## start

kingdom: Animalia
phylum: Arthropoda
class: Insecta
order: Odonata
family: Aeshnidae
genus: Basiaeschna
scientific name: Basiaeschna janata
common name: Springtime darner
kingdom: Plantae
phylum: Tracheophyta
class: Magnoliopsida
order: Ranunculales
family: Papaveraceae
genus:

## end

→ Given instruction
Revise the rows above by substituting "vernacular name" for "common name" and leaving everything else unchanged.

→ In response
kingdom: Animalia
phylum: Arthropoda
class: Insecta
order: Odonata
family: Aeshnidae
genus: Basiaeschna
scientific name: Basiaeschna janata
vernacular name: Springtime darner
kingdom: Plantae
phylum: Tracheophyta
class: Magnoliopsida
order: Ranunculales
family: Papaveraceae
genus:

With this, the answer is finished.